By JONATHAN FEIGEN
jonathan.feigen@chron.com
DALLAS — Through three games of the NBA Finals, the Miami Heat had generally shut down Jason Terry. But they could not shut him up. Few ever do.
Terry openly doubted whether LeBron James could keep up with him through the series, saying he would wear James out. “We’re going to see if he can do it for seven games,” Terry said.
He sniffed that the Miami defense, then controlling the series, was not as strong as the defense Dallas conquered in the first round. “Portland, by far, has the best D,” Terry claimed. He pledged again and again that the shots that had been clanging would begin to fall.
By the time he drove the Mavericks past the Heat on Thursday, he seemed ready to declare that James’ muscles were fake and that, with Dallas leading the NBA Finals 3-2, Mark Cuban needed to pack just one T-shirt for the trip to Miami.
“We all know Jet is a confident young man,” Dallas’ Dirk Nowitzki said. “He always has a lot to say to us in the locker room. He’s always talking. He’s just an energetic guy. He loves to talk, and he loves to hear himself talk.”
Terry does not deny it. As the forerunner of the recent wave of Seattle-bred NBA talent, he comes from the Gary Payton school of on-court decorum.

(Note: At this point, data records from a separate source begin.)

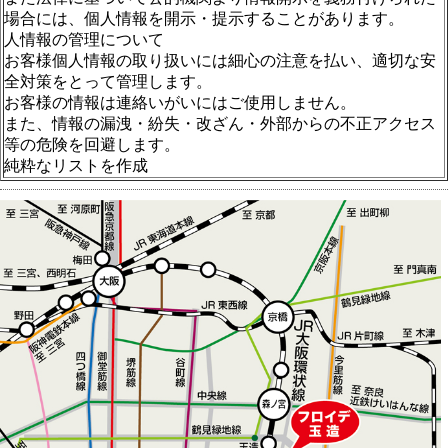
場合には、個人情報を開示・提示することがあります。
人情報の管理について
お客様個人情報の取り扱いには細心の注意を払い、適切な安
全対策をとって管理します。
お客様の情報は連絡いがいにはご使用しません。
また、情報の漏洩・紛失・改ざん・外部からの不正アクセス
等の危険を回避します。
純粋なリストを作成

“It’s something I grew up with, watching my idols like Gary Payton and guys like that,” Terry said. “Being from the inner city, it’s just a part of my game.”
It was not, however, part of the Mavericks’ style or an easy mix with Nowitzki. When Steve Nash, Nowitzki’s closest friend in the league, left Dallas for Phoenix, the Mavericks signed Terry to provide a needed jolt of backcourt scoring. He was never expected to coolly run the offense as Nash had, but through their first season together, Nowitzki struggled with the change in style.
“We have a kind of love/hate relationship,” Nowitzki said. “We ride each other a lot. We talk to each other a lot. We argue a lot, even during games, but it’s all because we want to win.”
At times they come off like a weird German television version of Shrek and Donkey, with Nowitzki the put-upon, stoical hero bouncing between annoyed and amused as Terry runs his mouth.
Terry, however, has come as close as anyone to becoming the Mavericks’ second star, Nowitzki’s co-closer and a key to the series. After Dallas’ Game 3 loss, their second in the series and the second in which James shut down Terry in the fourth quarter, Nowitzki challenged Terry every bit as much as Terry had called out James.
“Jet hasn’t really been a crunch-time, clutch player for us the way we need him to,” Nowitzki said. “He’s a big reason why we’re here, because he’s one of the great fourth-quarter players we have in this league. But they’ve been able to really take that away.”
That changed in both games since, with Terry twice bolting past James in the closing minutes of Game 4 and shooting over him in Game 5. On Thursday, he added six assists, including an outstanding pass to set up Jason Kidd for a late 3-pointer.
“If you look at the whole playoffs, he’s been playing terrific all-around basketball,” Mavericks coach Rick Carlisle said. “With a great player like .?.?. Dirk, a guy of that magnitude, everybody wants to try to find who the No. 2 scorer is. Jet is a great scorer, he’s a great shooter, and he’s a great player.”
More than anything, he thinks of himself as a player with too much confidence to be denied, especially by himself.
“Regardless of what’s going on throughout three quarters of the game, in the fourth quarter I know I’m depended on to come through,” Terry said. “It’s my job. All season long, ever since I’ve been a Maverick, I’ve been the guy in the fourth quarter they depended on to either make plays or make shots. I really relish in that role.”